> [Set exercise] Turn the lines below, from the line with "m=42 for comparison." to the line with "Observed: h=5 m=4", both included, into a JSON list of strings with one string per line and no blank lines.

> [Items]

_ _ _ _

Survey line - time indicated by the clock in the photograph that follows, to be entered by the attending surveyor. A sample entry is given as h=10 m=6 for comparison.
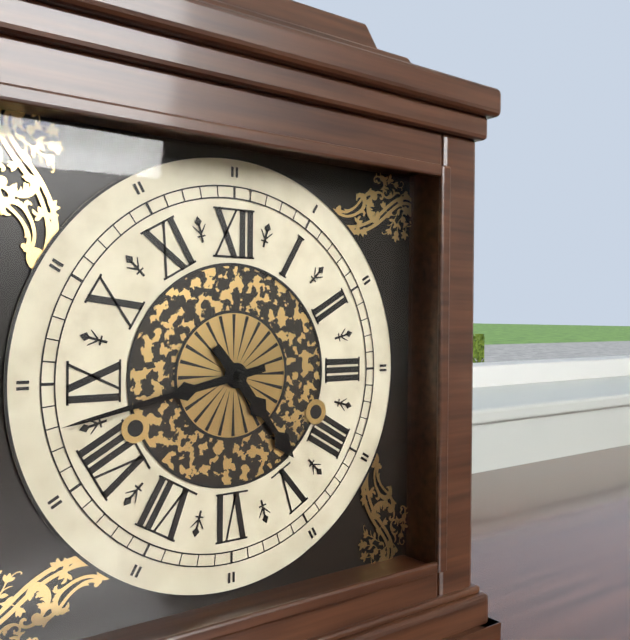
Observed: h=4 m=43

_ _ _ _

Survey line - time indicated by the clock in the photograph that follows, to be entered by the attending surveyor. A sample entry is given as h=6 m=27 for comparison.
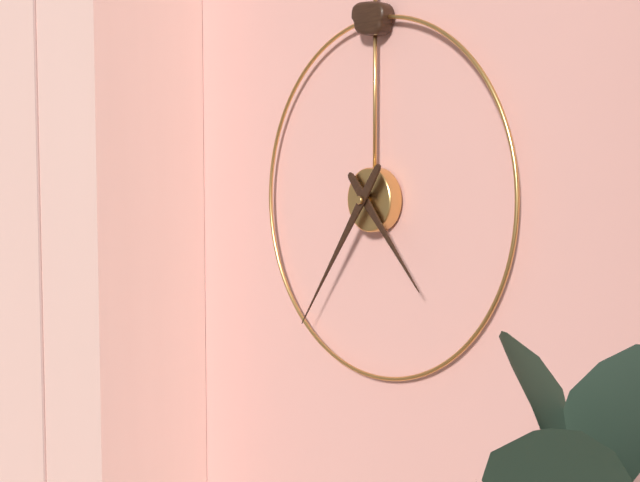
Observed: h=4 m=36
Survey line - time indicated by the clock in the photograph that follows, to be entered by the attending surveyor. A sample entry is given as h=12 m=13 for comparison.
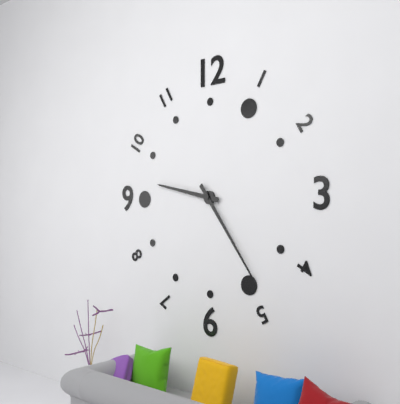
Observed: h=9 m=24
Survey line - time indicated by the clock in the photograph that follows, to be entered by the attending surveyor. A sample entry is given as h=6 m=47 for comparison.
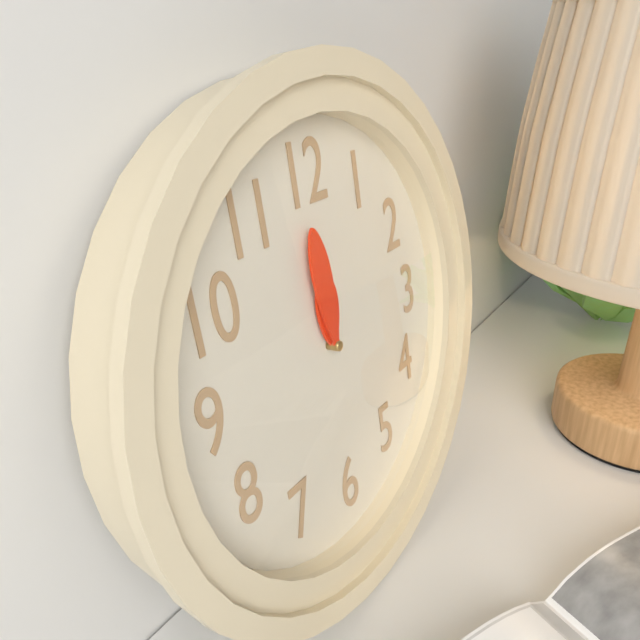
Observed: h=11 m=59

_ _ _ _

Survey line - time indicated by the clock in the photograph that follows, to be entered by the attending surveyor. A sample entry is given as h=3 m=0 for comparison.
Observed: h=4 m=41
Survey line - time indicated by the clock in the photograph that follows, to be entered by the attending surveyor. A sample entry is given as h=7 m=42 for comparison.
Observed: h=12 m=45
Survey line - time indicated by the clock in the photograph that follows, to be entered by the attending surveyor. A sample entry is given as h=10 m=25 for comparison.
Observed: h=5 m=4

_ _ _ _

> [Expected answer]
[
  "Survey line - time indicated by the clock in the photograph that follows, to be entered by the attending surveyor. A sample entry is given as h=7 m=42 for comparison.",
  "Observed: h=12 m=45",
  "Survey line - time indicated by the clock in the photograph that follows, to be entered by the attending surveyor. A sample entry is given as h=10 m=25 for comparison.",
  "Observed: h=5 m=4"
]